┌─ FONTE

“Nessun uomo è un’isola…”. I racconti di buone imprese nell’“Italia dei rancori”
C’è chi soffre disagi crescenti e nutre sempre più forti rancori, come rivela l’ultimo Rapporto del Censis. E chi invece non s’arrende: intraprende, investe, innova e cerca di costruire ragioni per rinsaldare pur fragili comunità. E’ sempre contrastato e controverso, il ritratto dell’Italia contemporanea. Se ne possono valorizzare i tratti essenziali, per cercare di capire meglio. Dovrebbero farlo, innanzitutto, i protagonisti della politica. Peccato che troppo spesso s’occupino d’altro. E che in parecchi, da irresponsabili, alimentino risentimenti, rabbie e, appunto, rancori, da spregiudicati “imprenditori della paura” per lucrare consensi elettorali.
In questo sommario “viaggio” tra gli umori delle persone (si rifiuta il termine “gente”, che sa di populismo e subculture da cattivo spettacolo), si può partire da una vignetta e da una pubblicità. La vignetta è di Altan, sull’ultimo numero de “L’Espresso”. Due uomini in tuta, impegnati a correre. “Ma dove stiamo andando?”, chiede il primo. “Io che ne so? Sono un suo follower”, risponde l’altro. Solitudine, spirito gregario, disperazione, ai tempi delle finte comunità da social media.

└─

=== COSA SCRIVERE ===
Scrivi, per favore, il seguito dell'articolo sull'Italia dei rancori, cominciando subito dopo la sua ultima frase.

┌─ DATI RACCOLTI

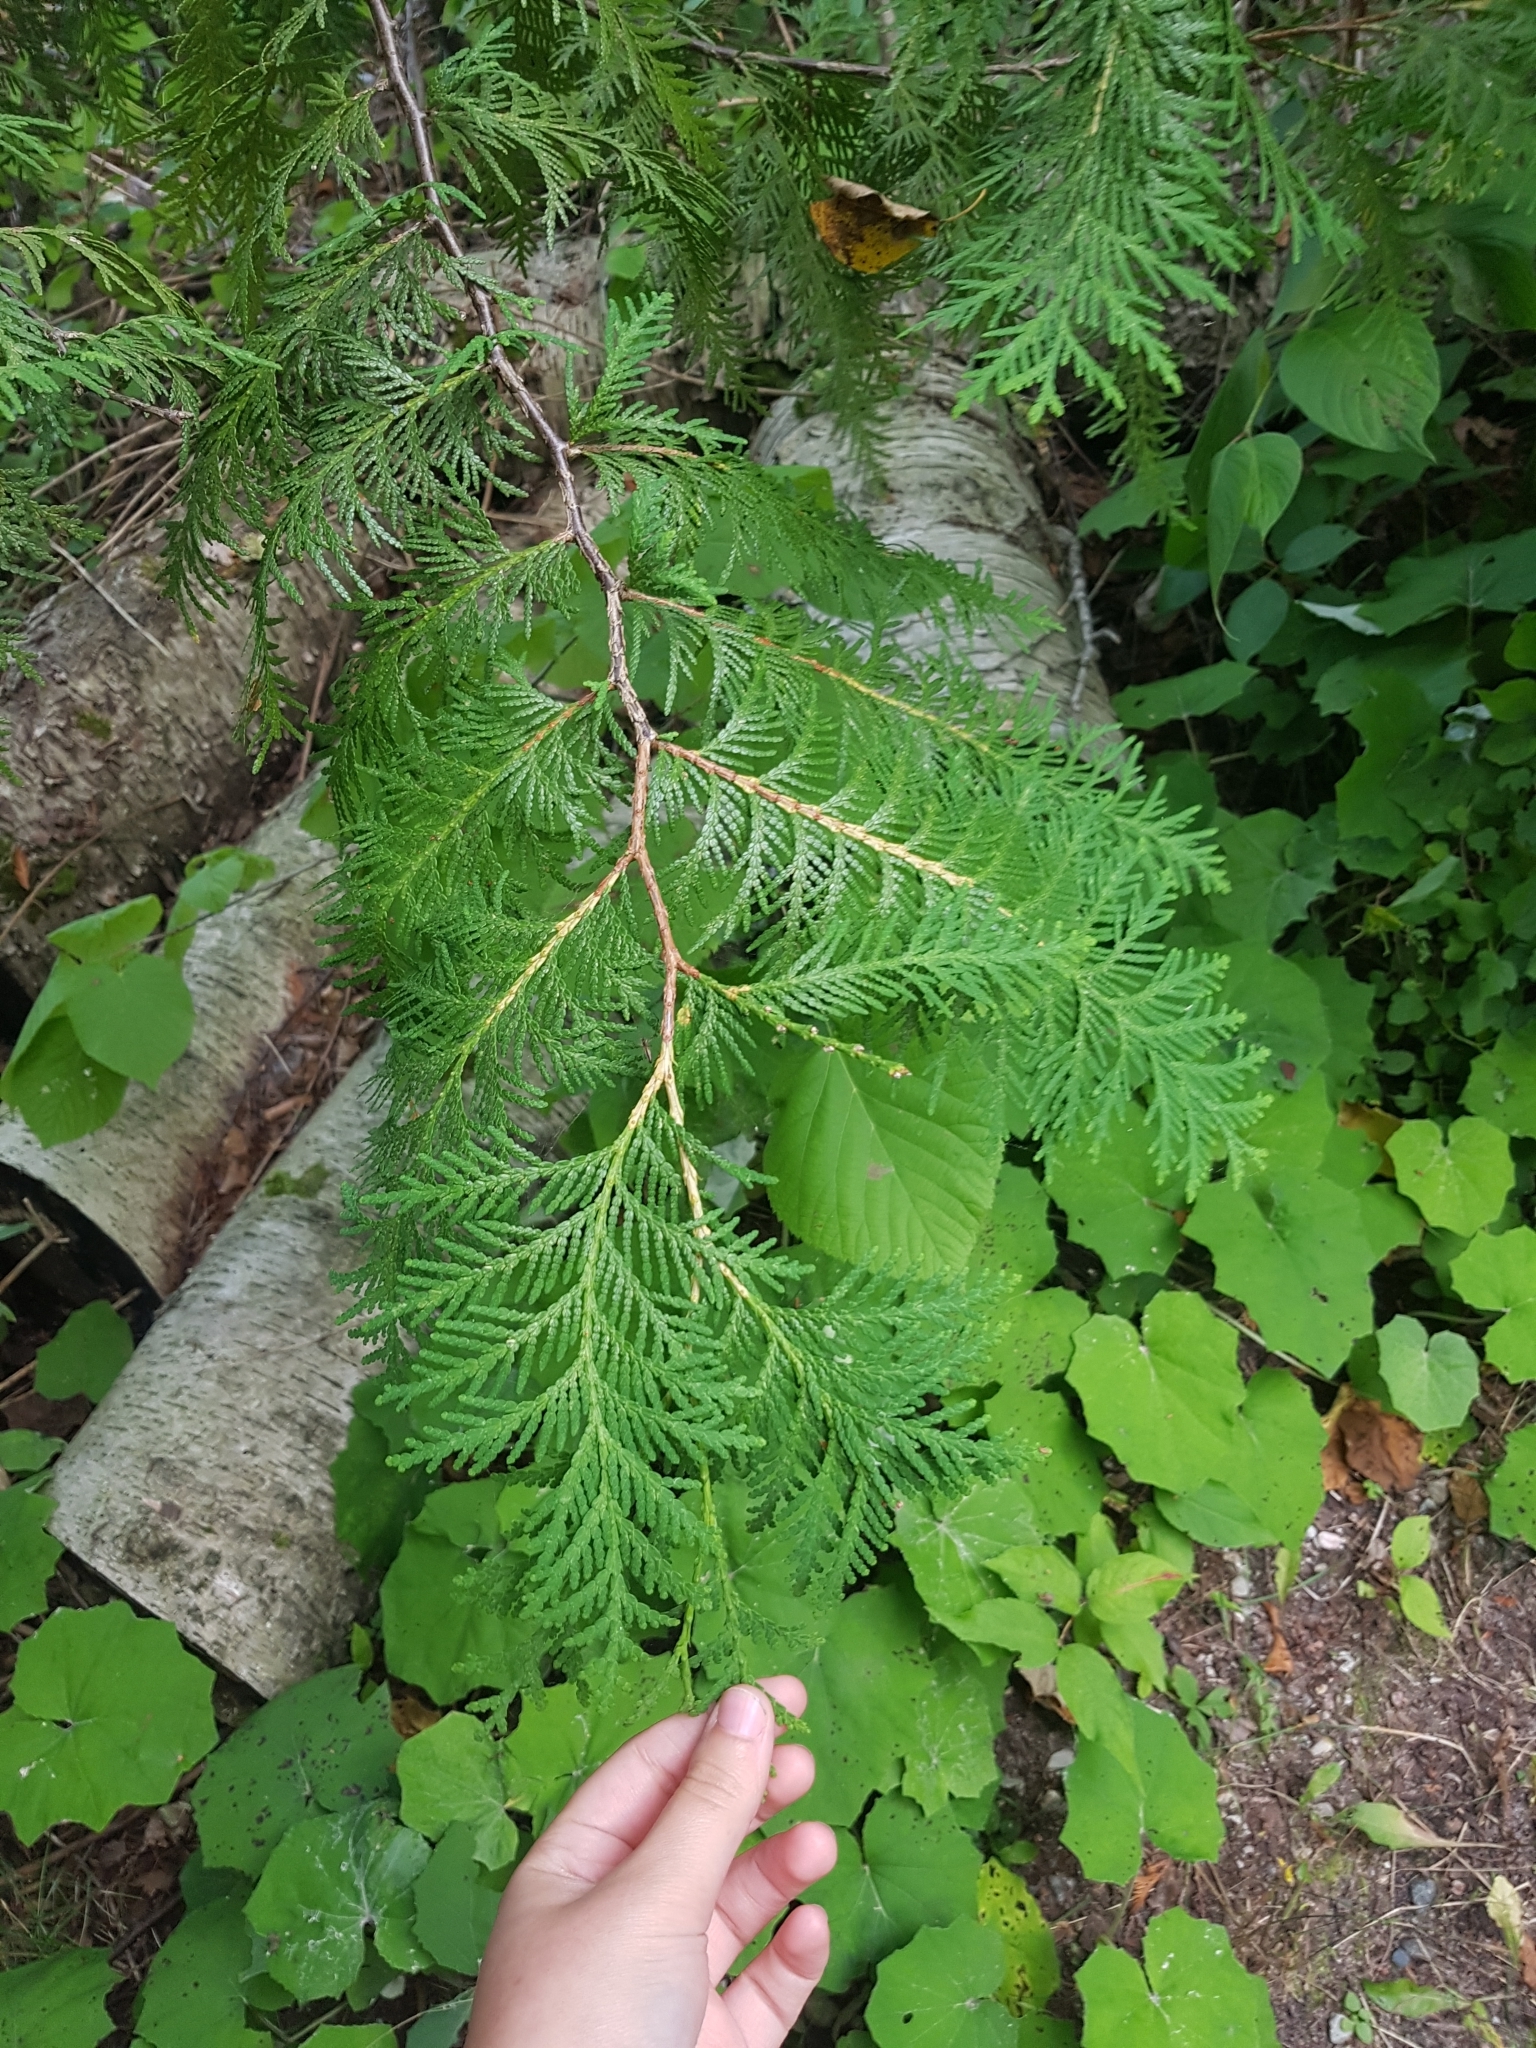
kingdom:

└─

=== RISPOSTA AL COMPITO ===
La pubblicità di cui parliamo apre orizzonti diversi: “Nessun uomo è un’isola. Neanche un supermercato”. Titolo forte, a doppia pagina, sui principali quotidiani. Il testo continua così: “L’uomo, che Aristotele definisce politikòn zôon, per sua natura tende a unirsi ai propri simili per formare delle comunità. La socialità, lo scambio di opinioni, le scelte che fissano e rafforzano identità comuni rappresentano la vocazione del singolo ad andare verso il sociale, cioè verso l’altro” e via via continuando sino a “per noi che non siamo un’isola, comprendere viene prima di vendere”. Vendere? La firma della pubblicità, nettamente “politica” e niente affatto retorica, è Conad, supermercati, anzi supermercati in cooperativa, che proprio delle idee di condivisione, responsabilità sociale, comunità ed “economia civile” ha fatto patrimonio della propria identità, sostanza del proprio stare sui territori, nelle grandi città e nei piccoli centri. Nell’Italia slabbrata, anche un supermercato, citando Aristotele e un verso del poeta seicentesco inglese John Donne (“No man is an island, entire of itselfe…”) può cercare di ricucire fratture economiche e sociali. Un esempio di economia responsabile su cui riflettere.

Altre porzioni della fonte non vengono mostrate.